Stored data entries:
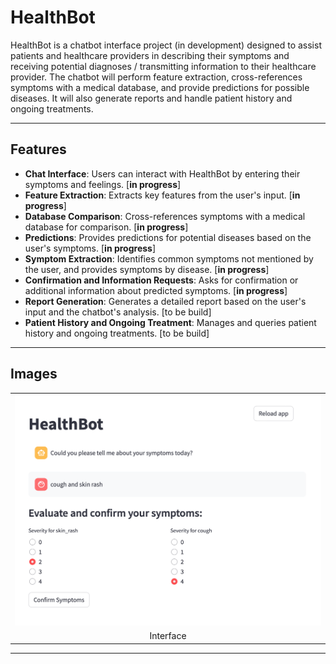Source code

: # HealthBot

HealthBot is a chatbot interface project (in development) designed to assist patients and healthcare providers in describing their symptoms and receiving potential diagnoses / transmitting information to their healthcare provider. 
The chatbot will perform feature extraction, cross-references symptoms with a medical database, and provide predictions for possible diseases. It will also generate reports and handle patient history and ongoing treatments.

---
## Features

- **Chat Interface**: Users can interact with HealthBot by entering their symptoms and feelings. [**in progress**]
- **Feature Extraction**: Extracts key features from the user's input. [**in progress**]
- **Database Comparison**: Cross-references symptoms with a medical database for comparison. [**in progress**]
- **Predictions**: Provides predictions for potential diseases based on the user's symptoms. [**in progress**]
- **Symptom Extraction**: Identifies common symptoms not mentioned by the user, and provides symptoms by disease. [**in progress**]
- **Confirmation and Information Requests**: Asks for confirmation or additional information about predicted symptoms. [**in progress**]
- **Report Generation**: Generates a detailed report based on the user's input and the chatbot's analysis. [to be build]
- **Patient History and Ongoing Treatment**: Manages and queries patient history and ongoing treatments. [to be build]

---
## Images

<table>
  <tr>
    <td align="top"><img src="test_images/interface_dev_1.png" alt="Interface" width="800"></td>
  </tr>
  <tr>
    <td align="center">Interface</td>
  </tr>
</table>

---
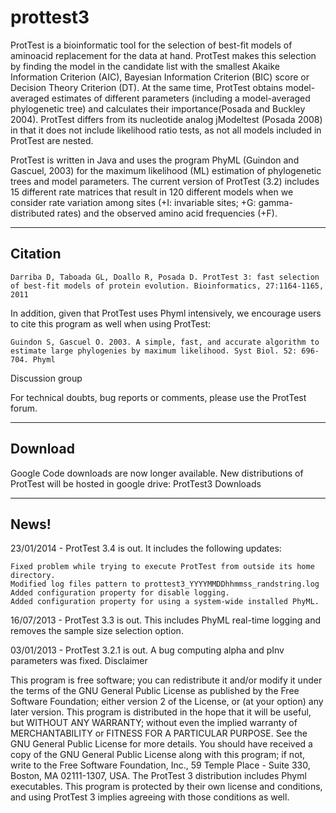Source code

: # prottest3

ProtTest is a bioinformatic tool for the selection of best-fit models of aminoacid replacement for the data at hand. ProtTest makes this selection by finding the model in the candidate list with the smallest Akaike Information Criterion (AIC), Bayesian Information Criterion (BIC) score or Decision Theory Criterion (DT). At the same time, ProtTest obtains model-averaged estimates of different parameters (including a model-averaged phylogenetic tree) and calculates their importance(Posada and Buckley 2004). ProtTest differs from its nucleotide analog jModeltest (Posada 2008) in that it does not include likelihood ratio tests, as not all models included in ProtTest are nested.

ProtTest is written in Java and uses the program PhyML (Guindon and Gascuel, 2003) for the maximum likelihood (ML) estimation of phylogenetic trees and model parameters. The current version of ProtTest (3.2) includes 15 different rate matrices that result in 120 different models when we consider rate variation among sites (+I: invariable sites; +G: gamma-distributed rates) and the observed amino acid frequencies (+F).

--------
Citation
--------

    Darriba D, Taboada GL, Doallo R, Posada D. ProtTest 3: fast selection of best-fit models of protein evolution. Bioinformatics, 27:1164-1165, 2011 

In addition, given that ProtTest uses Phyml intensively, we encourage users to cite this program as well when using ProtTest:

    Guindon S, Gascuel O. 2003. A simple, fast, and accurate algorithm to estimate large phylogenies by maximum likelihood. Syst Biol. 52: 696-704. Phyml 

Discussion group

For technical doubts, bug reports or comments, please use the ProtTest forum.

--------
Download
--------

Google Code downloads are now longer available. New distributions of ProtTest will be hosted in google drive: ProtTest3 Downloads

--------
News!
--------

23/01/2014 - ProtTest 3.4 is out. It includes the following updates:

    Fixed problem while trying to execute ProtTest from outside its home directory.
    Modified log files pattern to prottest3_YYYYMMDDhhmmss_randstring.log
    Added configuration property for disable logging.
    Added configuration property for using a system-wide installed PhyML. 

16/07/2013 - ProtTest 3.3 is out. This includes PhyML real-time logging and removes the sample size selection option.

03/01/2013 - ProtTest 3.2.1 is out. A bug computing alpha and pInv parameters was fixed.
Disclaimer

This program is free software; you can redistribute it and/or modify it under the terms of the GNU General Public License as published by the Free Software Foundation; either version 2 of the License, or (at your option) any later version. This program is distributed in the hope that it will be useful, but WITHOUT ANY WARRANTY; without even the implied warranty of MERCHANTABILITY or FITNESS FOR A PARTICULAR PURPOSE. See the GNU General Public License for more details. You should have received a copy of the GNU General Public License along with this program; if not, write to the Free Software Foundation, Inc., 59 Temple Place - Suite 330, Boston, MA 02111-1307, USA. The ProtTest 3 distribution includes Phyml executables. This program is protected by their own license and conditions, and using ProtTest 3 implies agreeing with those conditions as well. 
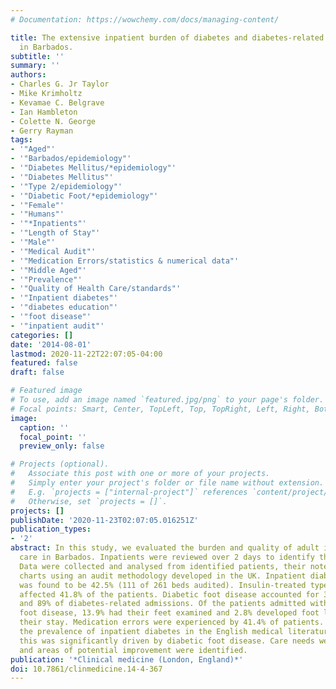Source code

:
```yaml
---
# Documentation: https://wowchemy.com/docs/managing-content/

title: The extensive inpatient burden of diabetes and diabetes-related foot disease
  in Barbados.
subtitle: ''
summary: ''
authors:
- Charles G. Jr Taylor
- Mike Krimholtz
- Kevamae C. Belgrave
- Ian Hambleton
- Colette N. George
- Gerry Rayman
tags:
- '"Aged"'
- '"Barbados/epidemiology"'
- '"Diabetes Mellitus/*epidemiology"'
- '"Diabetes Mellitus"'
- '"Type 2/epidemiology"'
- '"Diabetic Foot/*epidemiology"'
- '"Female"'
- '"Humans"'
- '"*Inpatients"'
- '"Length of Stay"'
- '"Male"'
- '"Medical Audit"'
- '"Medication Errors/statistics & numerical data"'
- '"Middle Aged"'
- '"Prevalence"'
- '"Quality of Health Care/standards"'
- '"Inpatient diabetes"'
- '"diabetes education"'
- '"foot disease"'
- '"inpatient audit"'
categories: []
date: '2014-08-01'
lastmod: 2020-11-22T22:07:05-04:00
featured: false
draft: false

# Featured image
# To use, add an image named `featured.jpg/png` to your page's folder.
# Focal points: Smart, Center, TopLeft, Top, TopRight, Left, Right, BottomLeft, Bottom, BottomRight.
image:
  caption: ''
  focal_point: ''
  preview_only: false

# Projects (optional).
#   Associate this post with one or more of your projects.
#   Simply enter your project's folder or file name without extension.
#   E.g. `projects = ["internal-project"]` references `content/project/deep-learning/index.md`.
#   Otherwise, set `projects = []`.
projects: []
publishDate: '2020-11-23T02:07:05.016251Z'
publication_types:
- '2'
abstract: In this study, we evaluated the burden and quality of adult inpatient diabetes
  care in Barbados. Inpatients were reviewed over 2 days to identify those with diabetes.
  Data were collected and analysed from identified patients, their notes and management
  charts using an audit methodology developed in the UK. Inpatient diabetes prevelance
  was found to be 42.5% (111 of 261 beds audited). Insulin-treated type 2 diabetes
  affected 41.8% of the patients. Diabetic foot disease accounted for 30% of admissions
  and 89% of diabetes-related admissions. Of the patients admitted without diabetic
  foot disease, 13.9% had their feet examined and 2.8% developed foot lesions during
  their stay. Medication errors were experienced by 41.4% of patients. We recorded
  the prevalence of inpatient diabetes in the English medical literature (42.5%) and
  this was significantly driven by diabetic foot disease. Care needs were complex
  and areas of potential improvement were identified.
publication: '*Clinical medicine (London, England)*'
doi: 10.7861/clinmedicine.14-4-367
---
```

# [Your objective]
Work out how many lines above include the string "false", then give that number alone.

# [Result]
3